Quellenauszug →
____________________
Migrationsforschung Wo der Klimawandel Migration beeinflusst

16. September 2020, 15:19 Uhr

Vor fünf Jahren hatte die sogenannte "Flüchtlingskrise" in Europa ihren Höhepunkt erreicht. Seitdem wurde bundes- und EU-weit die Asylpolitik verschärft. Doch Migration findet natürlich trotzdem statt. Und dass Menschen ihre Heimat verlassen, hängt nicht nur mit Kriegen zusammen. Auch der Klimawandel spielt bei der Flucht eine Rolle. Welche, verrät eine Studie aus Potsdam.
____________________
Bereitgestelltes Material →
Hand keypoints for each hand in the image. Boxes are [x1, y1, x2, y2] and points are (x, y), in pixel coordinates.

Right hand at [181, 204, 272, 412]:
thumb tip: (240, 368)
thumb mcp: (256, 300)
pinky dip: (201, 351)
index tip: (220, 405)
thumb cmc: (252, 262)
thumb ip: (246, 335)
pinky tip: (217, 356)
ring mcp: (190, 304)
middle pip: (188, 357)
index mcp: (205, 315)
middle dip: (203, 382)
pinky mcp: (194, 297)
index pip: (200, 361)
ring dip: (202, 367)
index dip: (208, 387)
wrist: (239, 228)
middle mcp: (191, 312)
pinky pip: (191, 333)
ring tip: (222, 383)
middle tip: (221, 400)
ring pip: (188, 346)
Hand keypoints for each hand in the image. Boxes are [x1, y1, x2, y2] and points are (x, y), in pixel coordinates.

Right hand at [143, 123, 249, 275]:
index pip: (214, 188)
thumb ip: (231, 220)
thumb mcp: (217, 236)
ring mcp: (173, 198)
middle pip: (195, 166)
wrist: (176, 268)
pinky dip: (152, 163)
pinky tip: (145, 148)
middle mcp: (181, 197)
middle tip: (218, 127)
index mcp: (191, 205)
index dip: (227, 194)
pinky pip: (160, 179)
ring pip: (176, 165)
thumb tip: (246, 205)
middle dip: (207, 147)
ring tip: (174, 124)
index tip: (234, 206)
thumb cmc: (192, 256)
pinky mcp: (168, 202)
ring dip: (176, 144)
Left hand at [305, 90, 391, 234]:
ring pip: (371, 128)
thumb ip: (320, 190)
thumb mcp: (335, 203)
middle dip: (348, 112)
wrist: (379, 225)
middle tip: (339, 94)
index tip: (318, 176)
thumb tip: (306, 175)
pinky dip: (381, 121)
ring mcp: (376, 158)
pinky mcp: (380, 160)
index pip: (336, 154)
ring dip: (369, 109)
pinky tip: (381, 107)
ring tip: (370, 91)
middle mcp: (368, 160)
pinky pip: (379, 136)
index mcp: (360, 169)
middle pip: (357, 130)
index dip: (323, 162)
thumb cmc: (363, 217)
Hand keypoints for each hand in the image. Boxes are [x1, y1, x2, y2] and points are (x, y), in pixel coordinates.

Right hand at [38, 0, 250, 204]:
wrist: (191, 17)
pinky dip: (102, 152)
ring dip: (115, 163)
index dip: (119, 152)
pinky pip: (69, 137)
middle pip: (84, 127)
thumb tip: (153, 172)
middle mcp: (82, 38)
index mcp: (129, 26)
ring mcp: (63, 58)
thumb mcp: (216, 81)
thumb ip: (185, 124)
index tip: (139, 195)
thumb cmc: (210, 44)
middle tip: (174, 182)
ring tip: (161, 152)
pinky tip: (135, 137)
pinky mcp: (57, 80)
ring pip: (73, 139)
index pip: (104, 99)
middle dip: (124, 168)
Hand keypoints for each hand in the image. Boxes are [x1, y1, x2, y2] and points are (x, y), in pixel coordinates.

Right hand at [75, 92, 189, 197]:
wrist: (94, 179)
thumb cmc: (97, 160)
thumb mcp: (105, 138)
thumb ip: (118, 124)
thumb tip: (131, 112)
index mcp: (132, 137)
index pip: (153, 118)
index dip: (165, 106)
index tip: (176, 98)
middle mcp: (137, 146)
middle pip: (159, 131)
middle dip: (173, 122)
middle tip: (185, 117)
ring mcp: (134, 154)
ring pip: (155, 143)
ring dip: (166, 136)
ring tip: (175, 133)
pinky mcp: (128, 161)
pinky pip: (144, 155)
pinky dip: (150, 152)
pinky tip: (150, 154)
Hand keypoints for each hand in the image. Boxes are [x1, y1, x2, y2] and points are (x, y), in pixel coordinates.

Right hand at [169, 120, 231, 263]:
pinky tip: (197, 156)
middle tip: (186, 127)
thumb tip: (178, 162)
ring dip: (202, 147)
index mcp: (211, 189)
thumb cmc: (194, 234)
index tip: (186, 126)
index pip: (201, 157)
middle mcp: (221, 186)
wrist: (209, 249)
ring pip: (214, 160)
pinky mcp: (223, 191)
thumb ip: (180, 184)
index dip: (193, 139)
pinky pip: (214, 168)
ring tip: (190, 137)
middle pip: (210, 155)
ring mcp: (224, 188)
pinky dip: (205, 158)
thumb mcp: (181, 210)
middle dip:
____________________
Aufgaben →
• 1. Woher stammt laut dem Text über Klimawandel und Migration die Studie, die die Rolle des Klimawandels bei der Flucht aufzeigt?
• 2. Stimmen diese Aussagen mit dem Text über Klimawandel und Migration überein? Antworte jeweils mit Ja oder Nein und zitiere die entscheidenden Worte des Textes wörtlich.
(a) Seit der sogenannten „Flüchtlingskrise“ wurde die Asylpolitik gelockert.
(b) Dass Menschen ihre Heimat verlassen, hat ausschließlich mit Kriegen zu tun.
(c) Der Klimawandel spielt bei der Flucht eine Rolle.
• 3. Gib aus dem Text über Klimawandel und Migration den Abschnitt wortgetreu wieder, der mit den Worten „Vor fünf Jahren“ beginnt, und hör nach „Studie aus Potsdam.“ auf.

Antworten →
• 1. Aus Potsdam.

• 2.
(a) Nein: „Seitdem wurde bundes- und EU-weit die Asylpolitik verschärft.“
(b) Nein: „hängt nicht nur mit Kriegen zusammen“
(c) Ja: „Auch der Klimawandel spielt bei der Flucht eine Rolle.“

• 3.
Vor fünf Jahren hatte die sogenannte "Flüchtlingskrise" in Europa ihren Höhepunkt erreicht. Seitdem wurde bundes- und EU-weit die Asylpolitik verschärft. Doch Migration findet natürlich trotzdem statt. Und dass Menschen ihre Heimat verlassen, hängt nicht nur mit Kriegen zusammen. Auch der Klimawandel spielt bei der Flucht eine Rolle. Welche, verrät eine Studie aus Potsdam.